When the line containing "M 966,22 L 972,64 L 942,69 L 936,27 Z" is found in the data below, copy it and each line after it through the line containing "M 964,351 L 970,393 L 940,397 L 934,355 Z", exactly and with no others.
□ □ □
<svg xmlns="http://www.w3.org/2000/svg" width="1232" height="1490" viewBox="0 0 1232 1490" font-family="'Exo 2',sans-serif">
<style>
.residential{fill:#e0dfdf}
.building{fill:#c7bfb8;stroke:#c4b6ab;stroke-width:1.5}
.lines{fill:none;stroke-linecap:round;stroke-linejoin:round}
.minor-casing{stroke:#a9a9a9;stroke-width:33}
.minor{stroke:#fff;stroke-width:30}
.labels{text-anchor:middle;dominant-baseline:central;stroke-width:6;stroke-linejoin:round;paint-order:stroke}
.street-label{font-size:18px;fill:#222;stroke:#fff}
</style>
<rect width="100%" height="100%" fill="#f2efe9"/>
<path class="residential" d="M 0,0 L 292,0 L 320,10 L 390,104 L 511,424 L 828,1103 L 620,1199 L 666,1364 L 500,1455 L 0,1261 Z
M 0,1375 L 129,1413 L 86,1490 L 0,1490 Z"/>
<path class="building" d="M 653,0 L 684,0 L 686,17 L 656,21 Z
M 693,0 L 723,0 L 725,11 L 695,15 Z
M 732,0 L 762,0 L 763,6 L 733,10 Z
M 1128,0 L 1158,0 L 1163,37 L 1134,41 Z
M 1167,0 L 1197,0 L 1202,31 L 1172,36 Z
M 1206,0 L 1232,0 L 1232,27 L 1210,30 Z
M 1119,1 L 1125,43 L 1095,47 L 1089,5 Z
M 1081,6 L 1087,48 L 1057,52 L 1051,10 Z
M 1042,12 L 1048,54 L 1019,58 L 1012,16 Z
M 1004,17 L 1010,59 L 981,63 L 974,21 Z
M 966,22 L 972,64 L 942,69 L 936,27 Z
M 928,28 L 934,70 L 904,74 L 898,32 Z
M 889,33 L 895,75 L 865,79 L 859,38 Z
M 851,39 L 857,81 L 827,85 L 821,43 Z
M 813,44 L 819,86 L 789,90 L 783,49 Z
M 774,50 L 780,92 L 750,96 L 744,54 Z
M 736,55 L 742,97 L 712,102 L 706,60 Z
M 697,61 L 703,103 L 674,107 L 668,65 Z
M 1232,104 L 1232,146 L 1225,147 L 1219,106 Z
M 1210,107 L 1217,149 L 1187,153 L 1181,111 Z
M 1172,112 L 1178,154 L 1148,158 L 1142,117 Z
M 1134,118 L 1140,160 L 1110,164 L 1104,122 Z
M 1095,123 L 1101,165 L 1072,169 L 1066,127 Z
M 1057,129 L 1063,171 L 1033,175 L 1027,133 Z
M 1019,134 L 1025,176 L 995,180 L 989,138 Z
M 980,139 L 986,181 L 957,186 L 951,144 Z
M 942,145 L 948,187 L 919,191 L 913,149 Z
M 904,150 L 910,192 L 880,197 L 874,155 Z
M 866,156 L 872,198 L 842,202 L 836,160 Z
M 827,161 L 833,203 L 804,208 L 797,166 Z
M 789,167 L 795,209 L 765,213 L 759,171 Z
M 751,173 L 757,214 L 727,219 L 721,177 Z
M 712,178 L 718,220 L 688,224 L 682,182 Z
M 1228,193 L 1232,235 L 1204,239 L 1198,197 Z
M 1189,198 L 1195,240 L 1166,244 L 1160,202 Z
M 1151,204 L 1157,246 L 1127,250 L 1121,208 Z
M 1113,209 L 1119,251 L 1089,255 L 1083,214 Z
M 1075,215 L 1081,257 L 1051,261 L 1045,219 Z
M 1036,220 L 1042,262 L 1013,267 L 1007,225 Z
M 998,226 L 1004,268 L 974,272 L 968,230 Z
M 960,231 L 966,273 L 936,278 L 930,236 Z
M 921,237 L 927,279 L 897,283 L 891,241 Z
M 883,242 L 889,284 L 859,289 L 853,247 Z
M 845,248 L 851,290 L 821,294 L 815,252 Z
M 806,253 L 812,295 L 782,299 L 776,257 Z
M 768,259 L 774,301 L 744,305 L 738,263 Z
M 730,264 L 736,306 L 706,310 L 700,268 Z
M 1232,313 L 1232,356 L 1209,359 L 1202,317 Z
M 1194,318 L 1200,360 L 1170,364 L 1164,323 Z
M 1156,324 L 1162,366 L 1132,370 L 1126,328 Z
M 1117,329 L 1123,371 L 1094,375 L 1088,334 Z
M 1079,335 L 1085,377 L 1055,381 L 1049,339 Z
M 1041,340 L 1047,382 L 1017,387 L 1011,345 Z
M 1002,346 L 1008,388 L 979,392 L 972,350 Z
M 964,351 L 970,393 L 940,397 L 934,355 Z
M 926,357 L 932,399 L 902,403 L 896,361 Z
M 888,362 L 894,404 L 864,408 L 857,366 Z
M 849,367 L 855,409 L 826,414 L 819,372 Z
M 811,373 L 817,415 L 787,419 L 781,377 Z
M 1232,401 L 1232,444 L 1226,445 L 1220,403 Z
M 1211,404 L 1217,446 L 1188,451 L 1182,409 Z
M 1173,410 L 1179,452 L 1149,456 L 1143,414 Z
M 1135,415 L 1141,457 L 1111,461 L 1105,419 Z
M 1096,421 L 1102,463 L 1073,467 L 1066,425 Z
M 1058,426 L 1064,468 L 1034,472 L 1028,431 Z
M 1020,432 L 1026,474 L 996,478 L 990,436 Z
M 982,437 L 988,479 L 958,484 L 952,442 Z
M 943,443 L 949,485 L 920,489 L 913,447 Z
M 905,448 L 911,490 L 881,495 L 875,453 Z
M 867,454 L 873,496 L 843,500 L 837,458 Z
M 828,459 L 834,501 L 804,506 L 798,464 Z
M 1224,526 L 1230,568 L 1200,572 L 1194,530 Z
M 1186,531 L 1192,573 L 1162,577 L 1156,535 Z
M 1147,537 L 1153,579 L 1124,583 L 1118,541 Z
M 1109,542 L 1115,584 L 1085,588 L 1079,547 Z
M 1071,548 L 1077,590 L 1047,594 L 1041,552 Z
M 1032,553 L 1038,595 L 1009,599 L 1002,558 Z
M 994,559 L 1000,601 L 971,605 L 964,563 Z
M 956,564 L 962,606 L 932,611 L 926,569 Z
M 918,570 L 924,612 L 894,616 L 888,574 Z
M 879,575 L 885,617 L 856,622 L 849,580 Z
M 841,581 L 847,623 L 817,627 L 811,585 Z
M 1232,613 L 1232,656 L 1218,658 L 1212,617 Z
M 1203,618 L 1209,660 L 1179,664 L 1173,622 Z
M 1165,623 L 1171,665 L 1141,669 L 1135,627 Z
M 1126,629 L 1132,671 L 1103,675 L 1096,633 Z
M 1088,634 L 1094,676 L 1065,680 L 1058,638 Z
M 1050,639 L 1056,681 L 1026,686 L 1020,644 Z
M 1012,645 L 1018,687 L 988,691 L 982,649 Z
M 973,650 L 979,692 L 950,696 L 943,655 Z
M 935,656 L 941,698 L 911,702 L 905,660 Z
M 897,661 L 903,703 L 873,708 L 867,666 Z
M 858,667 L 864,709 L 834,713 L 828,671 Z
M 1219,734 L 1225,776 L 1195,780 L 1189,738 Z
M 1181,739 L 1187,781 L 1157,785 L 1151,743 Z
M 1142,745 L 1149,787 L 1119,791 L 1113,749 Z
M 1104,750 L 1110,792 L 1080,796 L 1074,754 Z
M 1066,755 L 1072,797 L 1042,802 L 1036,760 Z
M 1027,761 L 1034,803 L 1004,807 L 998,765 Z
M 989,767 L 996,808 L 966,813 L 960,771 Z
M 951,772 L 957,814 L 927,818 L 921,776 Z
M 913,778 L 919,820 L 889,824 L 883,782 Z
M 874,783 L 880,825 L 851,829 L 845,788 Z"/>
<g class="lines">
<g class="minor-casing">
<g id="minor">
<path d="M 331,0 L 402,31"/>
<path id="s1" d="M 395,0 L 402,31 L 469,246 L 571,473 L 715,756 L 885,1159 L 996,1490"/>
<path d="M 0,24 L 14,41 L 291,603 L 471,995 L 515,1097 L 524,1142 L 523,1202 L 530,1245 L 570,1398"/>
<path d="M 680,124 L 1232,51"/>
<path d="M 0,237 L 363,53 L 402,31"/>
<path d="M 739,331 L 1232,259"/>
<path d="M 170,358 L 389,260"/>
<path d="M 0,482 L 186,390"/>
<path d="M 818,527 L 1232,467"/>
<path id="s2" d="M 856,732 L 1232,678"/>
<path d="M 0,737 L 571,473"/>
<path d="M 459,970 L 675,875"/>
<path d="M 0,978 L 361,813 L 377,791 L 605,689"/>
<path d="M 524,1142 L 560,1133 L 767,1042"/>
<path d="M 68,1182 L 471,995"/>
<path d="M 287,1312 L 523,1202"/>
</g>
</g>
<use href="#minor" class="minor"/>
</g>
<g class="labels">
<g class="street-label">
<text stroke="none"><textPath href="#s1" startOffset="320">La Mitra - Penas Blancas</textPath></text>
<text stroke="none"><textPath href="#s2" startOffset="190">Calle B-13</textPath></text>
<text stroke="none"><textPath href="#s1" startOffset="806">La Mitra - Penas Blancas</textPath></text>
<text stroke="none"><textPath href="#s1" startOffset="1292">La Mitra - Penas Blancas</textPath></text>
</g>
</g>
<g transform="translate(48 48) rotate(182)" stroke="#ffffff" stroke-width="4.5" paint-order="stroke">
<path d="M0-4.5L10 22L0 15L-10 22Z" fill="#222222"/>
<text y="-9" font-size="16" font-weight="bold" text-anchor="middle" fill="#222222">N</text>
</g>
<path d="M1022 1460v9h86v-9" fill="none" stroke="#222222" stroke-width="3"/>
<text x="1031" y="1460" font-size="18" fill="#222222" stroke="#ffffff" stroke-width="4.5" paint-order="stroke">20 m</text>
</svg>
□ □ □
> _RESPONSE AREA_
M 966,22 L 972,64 L 942,69 L 936,27 Z
M 928,28 L 934,70 L 904,74 L 898,32 Z
M 889,33 L 895,75 L 865,79 L 859,38 Z
M 851,39 L 857,81 L 827,85 L 821,43 Z
M 813,44 L 819,86 L 789,90 L 783,49 Z
M 774,50 L 780,92 L 750,96 L 744,54 Z
M 736,55 L 742,97 L 712,102 L 706,60 Z
M 697,61 L 703,103 L 674,107 L 668,65 Z
M 1232,104 L 1232,146 L 1225,147 L 1219,106 Z
M 1210,107 L 1217,149 L 1187,153 L 1181,111 Z
M 1172,112 L 1178,154 L 1148,158 L 1142,117 Z
M 1134,118 L 1140,160 L 1110,164 L 1104,122 Z
M 1095,123 L 1101,165 L 1072,169 L 1066,127 Z
M 1057,129 L 1063,171 L 1033,175 L 1027,133 Z
M 1019,134 L 1025,176 L 995,180 L 989,138 Z
M 980,139 L 986,181 L 957,186 L 951,144 Z
M 942,145 L 948,187 L 919,191 L 913,149 Z
M 904,150 L 910,192 L 880,197 L 874,155 Z
M 866,156 L 872,198 L 842,202 L 836,160 Z
M 827,161 L 833,203 L 804,208 L 797,166 Z
M 789,167 L 795,209 L 765,213 L 759,171 Z
M 751,173 L 757,214 L 727,219 L 721,177 Z
M 712,178 L 718,220 L 688,224 L 682,182 Z
M 1228,193 L 1232,235 L 1204,239 L 1198,197 Z
M 1189,198 L 1195,240 L 1166,244 L 1160,202 Z
M 1151,204 L 1157,246 L 1127,250 L 1121,208 Z
M 1113,209 L 1119,251 L 1089,255 L 1083,214 Z
M 1075,215 L 1081,257 L 1051,261 L 1045,219 Z
M 1036,220 L 1042,262 L 1013,267 L 1007,225 Z
M 998,226 L 1004,268 L 974,272 L 968,230 Z
M 960,231 L 966,273 L 936,278 L 930,236 Z
M 921,237 L 927,279 L 897,283 L 891,241 Z
M 883,242 L 889,284 L 859,289 L 853,247 Z
M 845,248 L 851,290 L 821,294 L 815,252 Z
M 806,253 L 812,295 L 782,299 L 776,257 Z
M 768,259 L 774,301 L 744,305 L 738,263 Z
M 730,264 L 736,306 L 706,310 L 700,268 Z
M 1232,313 L 1232,356 L 1209,359 L 1202,317 Z
M 1194,318 L 1200,360 L 1170,364 L 1164,323 Z
M 1156,324 L 1162,366 L 1132,370 L 1126,328 Z
M 1117,329 L 1123,371 L 1094,375 L 1088,334 Z
M 1079,335 L 1085,377 L 1055,381 L 1049,339 Z
M 1041,340 L 1047,382 L 1017,387 L 1011,345 Z
M 1002,346 L 1008,388 L 979,392 L 972,350 Z
M 964,351 L 970,393 L 940,397 L 934,355 Z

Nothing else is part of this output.